Dem Fruehstueck folgt ein typischer Mailaender Shoppingtag. Als ich dem Dom dabei naeher komme, klopft mein Herz vor Aufregung. Ich kann ein Laecheln nicht unterdruecken. Dem Shoppingstress folgt ein Besuch bei meinem Lielingsfriseur. Der anschliessend geplante Pizza-Abend mit meiner ersten grossen Liebe muss spontan verschoben werden...denn wir sind in Italien und da ist alles moeglich. Aufgrund einer Manifestation sind sowohl die Strassen als auch die Metro gesperrt....

Heute steht ein Mini-Bloggertreffen mit Bibi an. Und morgen dann Erasmustreffen...non vedo l'ora...

Tuesday, 26 July 2005

*La lingua dell'amore*

Italienisch klingt schön. Ist ja schliesslich die Sprache der Liebe.
Mmmmmmh…so weich…FLUFFIG
Keine Kanten, keine Ecken, purer Gesang.
*ich schmelze gerade dahin*
Melodiös.
Sogar wenn Italiener Deutsch reden.
Ja ja…da muss ich doch glatt an die “Ich habe gar kein Auto”-Werbung denken...
Ich glaub, ich geh jetzt erstmal einen Cappuccino trinken ;-)

Sunday, 24 July 2005

*so ist das also*

Ich habe gestern einen Ausflug gemacht.
Dorthin wo es massenweise deutsche Touristen gibt.
Aber ich war keine von denen. Hab mich getarnt. Mit 8 spanischen Freunden. Wie nett die auf einmal alle zu mir waren.
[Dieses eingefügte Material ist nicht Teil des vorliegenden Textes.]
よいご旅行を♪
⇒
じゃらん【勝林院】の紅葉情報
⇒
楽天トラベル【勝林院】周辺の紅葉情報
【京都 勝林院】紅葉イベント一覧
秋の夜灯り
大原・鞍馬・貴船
Nichts zu spüren von dem "ach ihr scheiss-deutschen, habt ihr bei euch denn keine sonne? müßt ihr immer zu uns kommen? mit euren bermuda-shorts, offenen hemden, umgehangenen kameras und socken in den sandalen? blond und käseweiss. also in den ersten tagen. dann ja meist blond und krebsrot..." Nein nein nein, davon war nichts zu merken. Wir wurden zuvorkommend behandelt und nett angelächelt. Überall. Juchu... also wenn ich mal gross bin, werd ich Spanierin!

Wednesday, 20 July 2005

*Paradies*

Ich bin immer noch hier...noch 11 Tage...
Yuppie!
Morgens der beste Cappuccino überhaupt und ein Croissant gleich um die Ecke...für einen Preis, für den ich in Deutschland noch nichtmal einen Filterkaffee ohne Futterbeilage bekomme.
Mittags die wahnsinnig leckeren Pizzaecken...überall macht sich der Duft breit.
Nachmittags das cremigste Eis unter blauestem Himmel.
Von den Sonnenstrahlen verwöhnen lassen.
Abends die lustigsten Treffen zum gemeinsamen Kochen, wo LITERWEISE Wein, Bier und Sangria fliessen.
Nachts soooo viele Sterne zu sehen. Auf dem Weg in die Disko. Von der Tanzfläche aus, die unter freiem Himmel ist.
Mit dieser einmaligen Musik, die gute Laune verbreitet und jeden Menschen die tollsten Hüftschwünge praktizieren läßt.
Danach das Treffen mit allen am Panino-Stand. Wo teilweise einfach weitergetanzt wird.
Das ist Italien. Das ist mein Leben. Noch.